I look forward to leading the school into the twenty-first century as an epicenter of design, research, and innovation aimed at the challenges posed by the new millennium. The School is part of a major research university that was just ranked by Forbes as one of the Top 50 in the World, boasting a stellar academic community of students and professors that can compete with the very best both nationally and internationally. On the other hand, being part of a large major research public university also limits the possibility of moving at the speed of innovation and changes posed by the new millennium. We have to design a way to remain flexible and relevant, or we will be condemned to the role of observers.
How do you hope to positively impact students and faculty in your role as director in the next 5 years?
I am committed to repositioning the School at the forefront of the academic and professional discourse, expanding our international footprint and relevance. I would also like to find effective avenues to communicate what is ostensibly the beautiful and exciting story of the Illinois School of Architecture.
How do you think architecture education can best keep up with changes in the profession as we look to the future?
My ideas about architectural education tend to stem from the perspective of a practitioner; therefore, I will inevitably extend any disciplinary reflections into the realm of practice, and the search within my own experience of a unifying paradigm between theory and practice.
It is not the only duality I will address as a Director. In this academic institution, as in most, we offer degrees that revolve strictly around the arts and others around the sciences, but as architects within this millenarian tradition called university, or universe of knowledge, I believe we are privileged to engage a discipline that is as much about one, as it is about the other: architecture – ar or archos and techne. Granted, in some places the pendulum may be somewhat inclined to the humanities and in others, such as our own experience, it may gravitate to a more technological pursuit; nevertheless, architecture, as a unique and remarkable discipline, inhabits a special place that is rather eloquent in sometimes contradictory worlds.
Because of the fact that I originally arrived in academia as a practicing architect teaching design, I gravitated to inquire and acquaint myself on the origins of the university: Plato and the Academy, Aristotle and the Lyceum, Cassidorius and the liberal arts curriculum of the trivium and the quadrivium in a monastery in his hometown of Vivarium, the predecessor of the monastic schools that eventually evolved into the first universities in Bologna, Paris, and Salamanca. A thousand years later, we are still speculating about our place within this complex, and yes, sometimes contradictory, interlocking scaffolding of degrees, credits, requirements, and accreditations that we sometimes take for granted.
Our schools have been the epicenters of innovation and change, and yet, innovation, on this day and age, occurs faster than our own institutional ability to digest it in our academic circles, which are mostly well-meaning but rather slow and bureaucratic. Change is no longer taking place because, but in spite of our best intentions, so we need to sit down as an academic community and have a thoughtful conversation about our continued relevance as a discipline and about the shared and diverse platforms that our students will inherit from our generation, hopefully falling in love with the process the same way we did sometime during the waning years of the previous century.

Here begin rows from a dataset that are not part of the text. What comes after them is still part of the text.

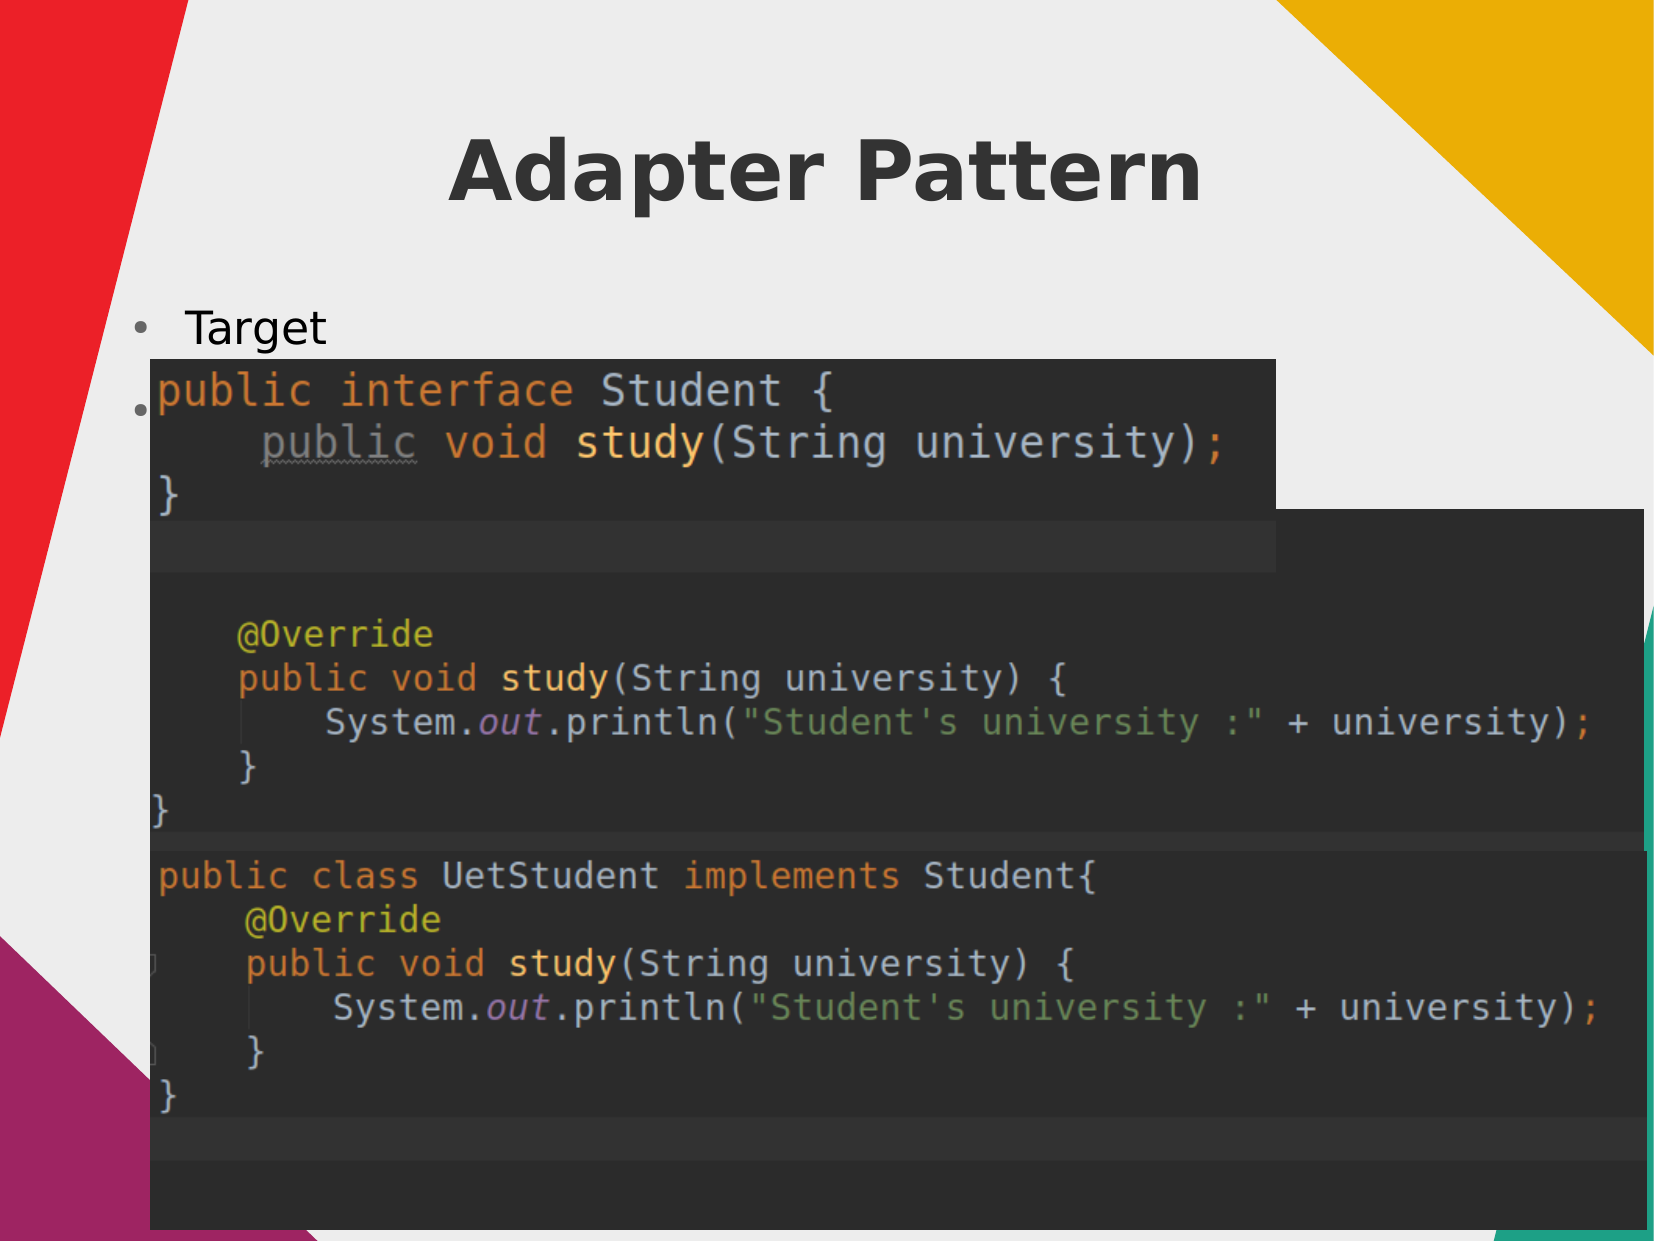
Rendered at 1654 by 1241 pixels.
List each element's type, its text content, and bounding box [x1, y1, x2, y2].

list Target [114, 302, 1539, 1033]
title Adapter Pattern [114, 73, 1539, 271]
picture [150, 359, 1647, 1231]
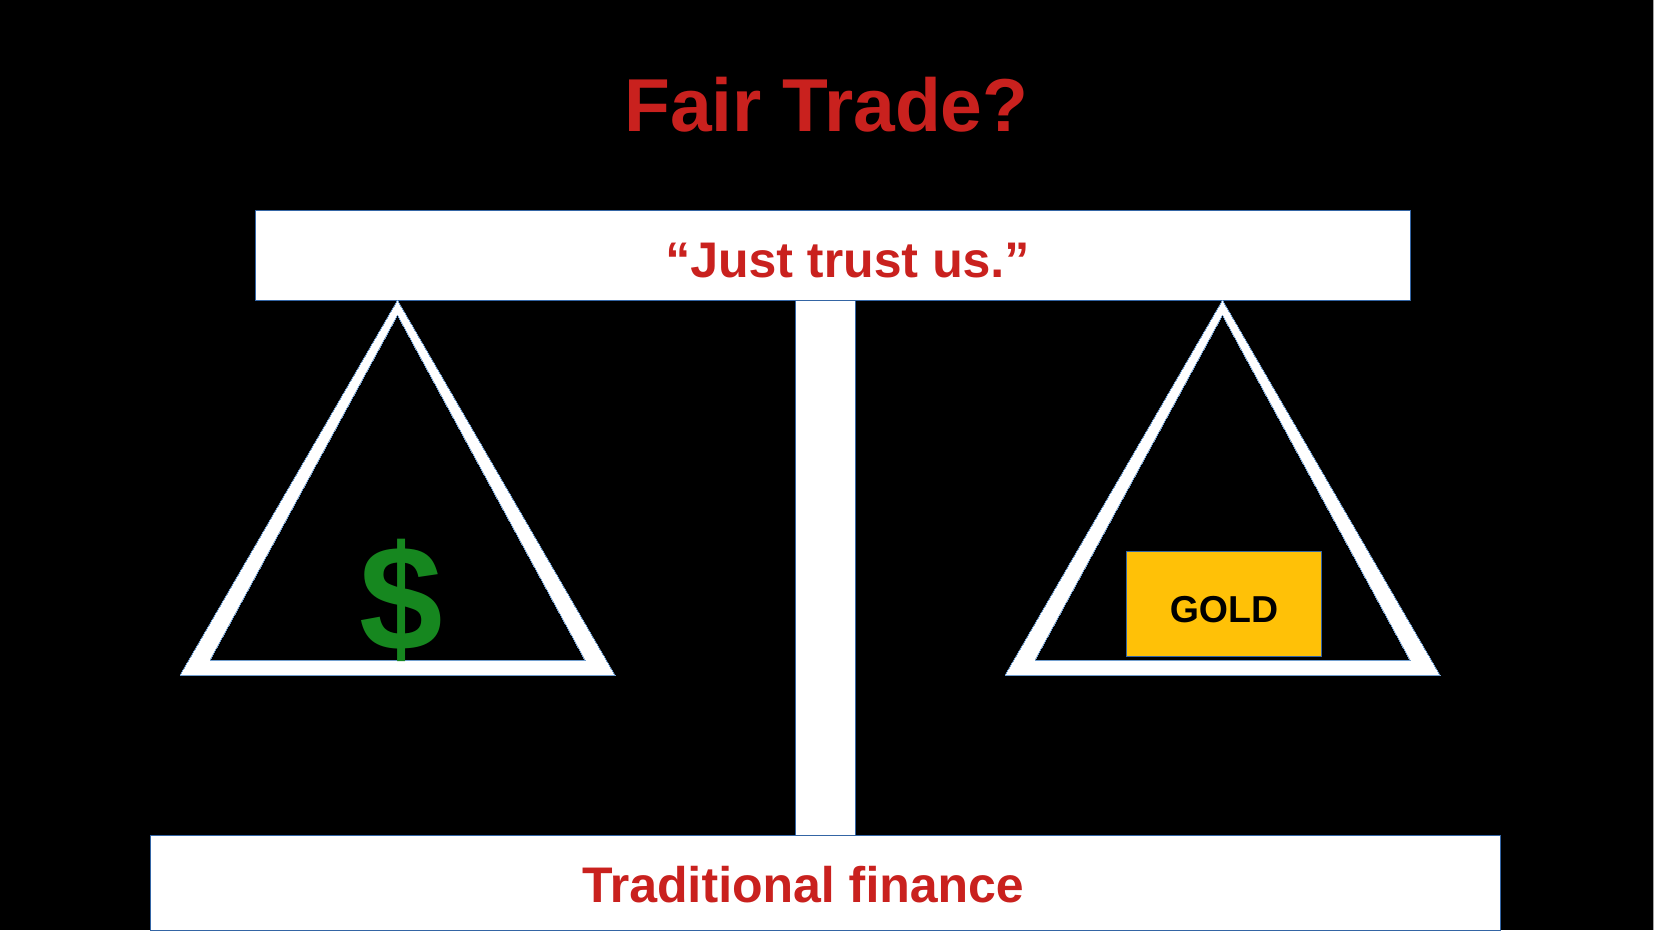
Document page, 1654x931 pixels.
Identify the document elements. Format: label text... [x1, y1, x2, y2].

text_box “Just trust us.” [270, 225, 1426, 296]
text_box Traditional finance [135, 850, 1486, 931]
text_box GOLD [1155, 581, 1306, 681]
title Fair Trade? [0, 0, 1654, 211]
text_box [150, 210, 1501, 931]
text_box $ [345, 507, 451, 691]
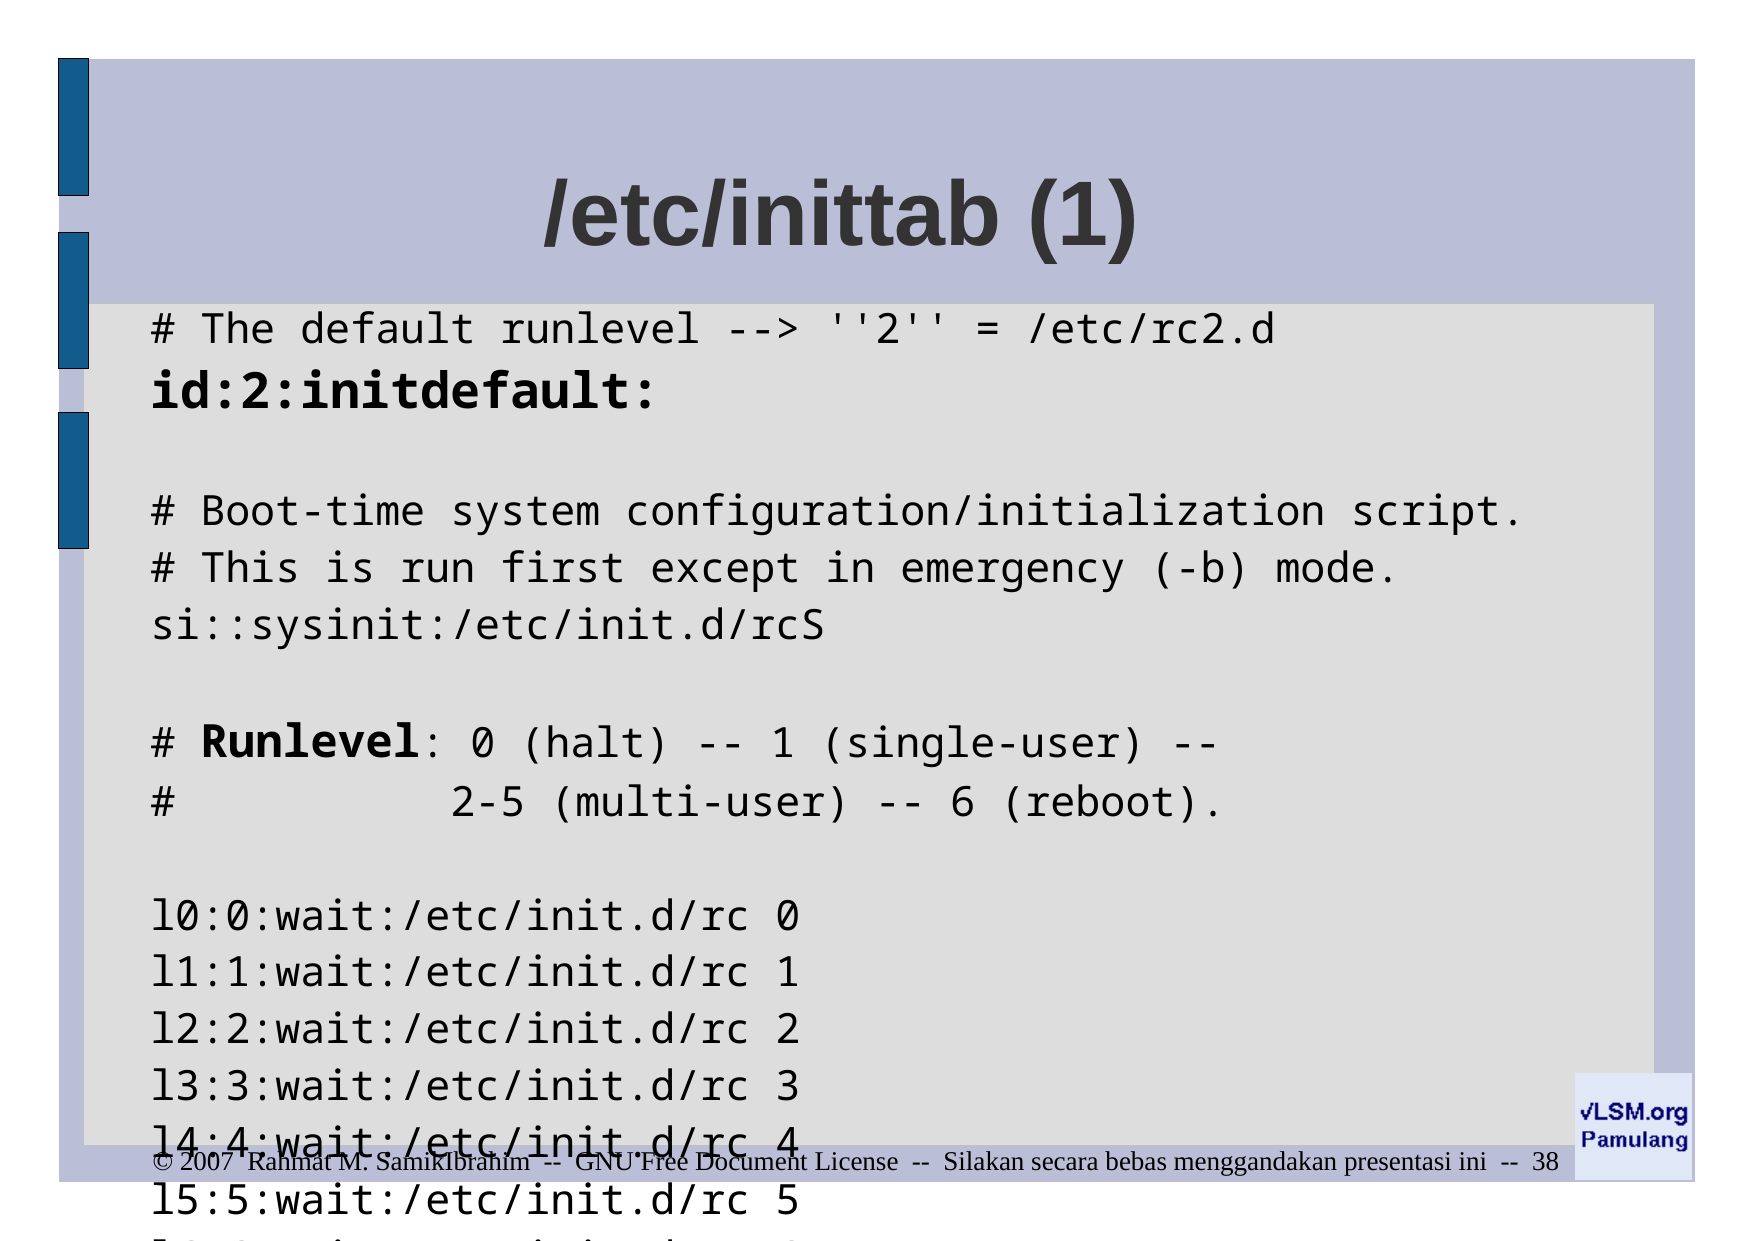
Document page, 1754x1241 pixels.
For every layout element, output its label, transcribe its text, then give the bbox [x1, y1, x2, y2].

list # The default runlevel --> ''2'' = /etc/rc2.d id:2:initdefault: # Boot-time system configuration/initialization script. # This is run first except in emergency (-b) mode. si::sysinit:/etc/init.d/rcS # Runlevel: 0 (halt) -- 1 (single-user) -- # 2-5 (multi-user) -- 6 (reboot). l0:0:wait:/etc/init.d/rc 0 l1:1:wait:/etc/init.d/rc 1 l2:2:wait:/etc/init.d/rc 2 l3:3:wait:/etc/init.d/rc 3 l4:4:wait:/etc/init.d/rc 4 l5:5:wait:/etc/init.d/rc 5 l6:6:wait:/etc/init.d/rc 6 [132, 298, 1535, 1182]
title /etc/inittab (1) [140, 126, 1544, 301]
picture [1575, 1073, 1692, 1180]
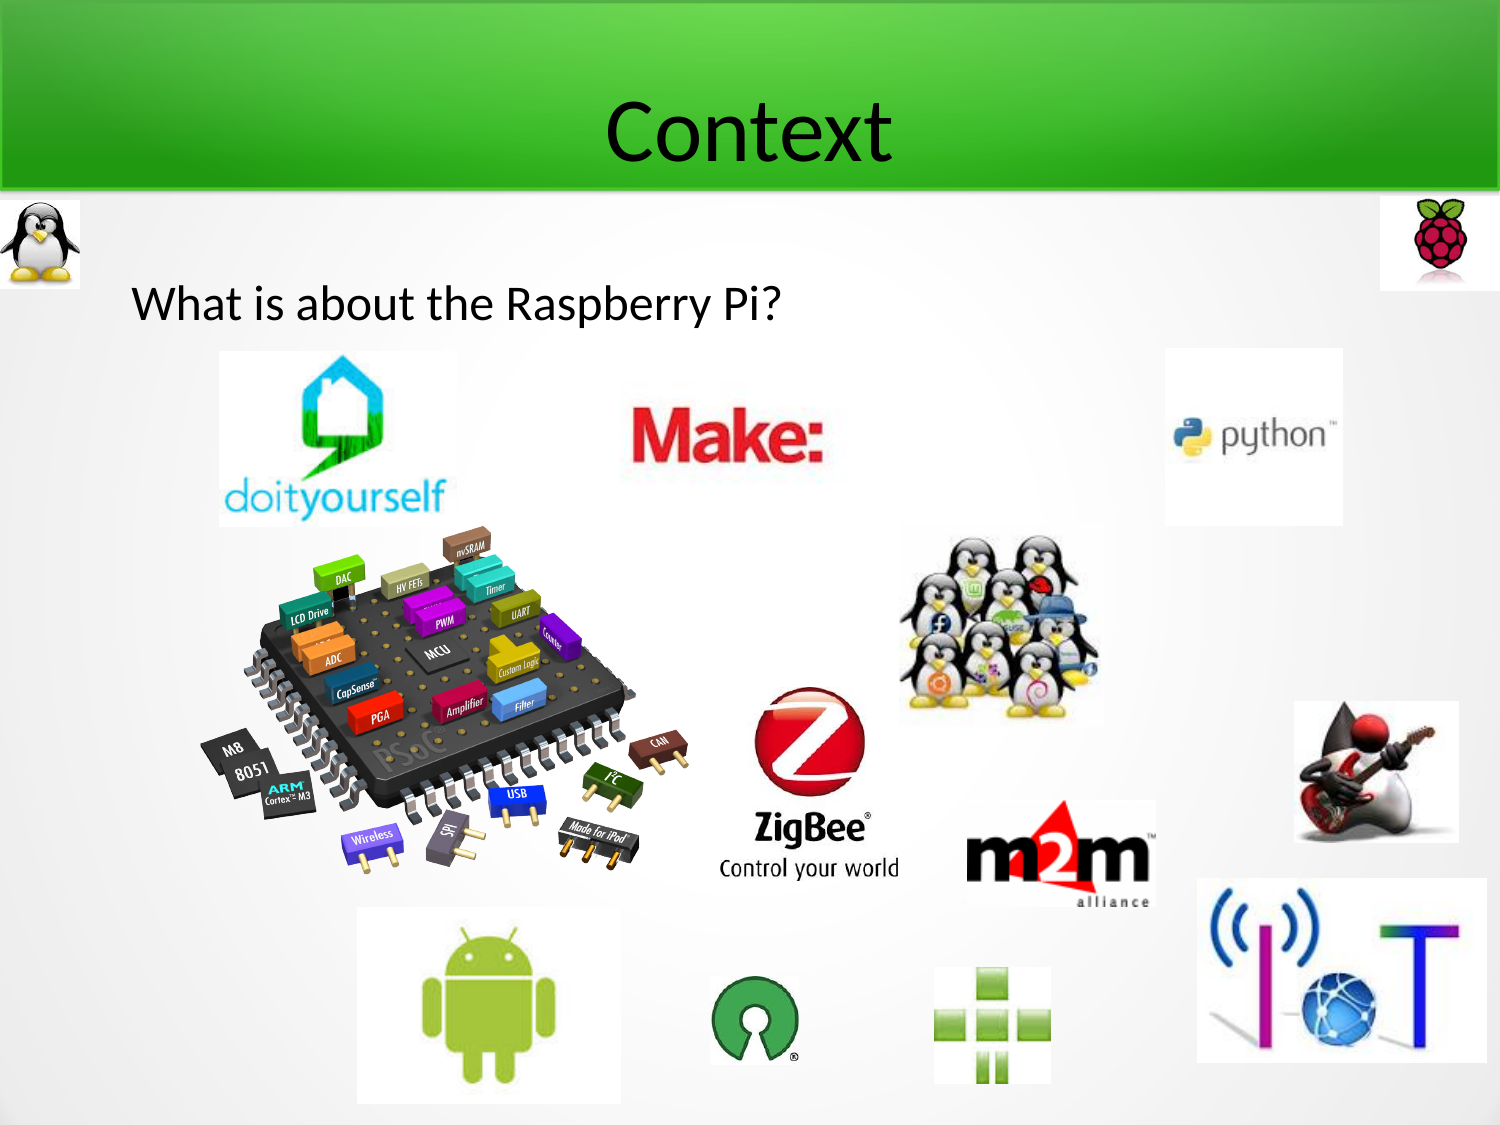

The School of Architecture recently brought in some new faculty members. How do they play a role in your vision for the future of the School?
We have four new faculty positions joining the School: the Gertrude Kerbis endowed professorship in the area of structures, materials, and technological innovation, a digital fabrication tenure-track position, a health and well-being three-year position, and an associate director for academic affairs. These, along with two additional new faculty hires, will transform the immediate future of our academic community. These remarkable academics and practitioners from four different countries all share common denominators of talent, innovation and experience, and I am ecstatic about the prospects – especially as we move to occupy a more prominent international platform within our discipline.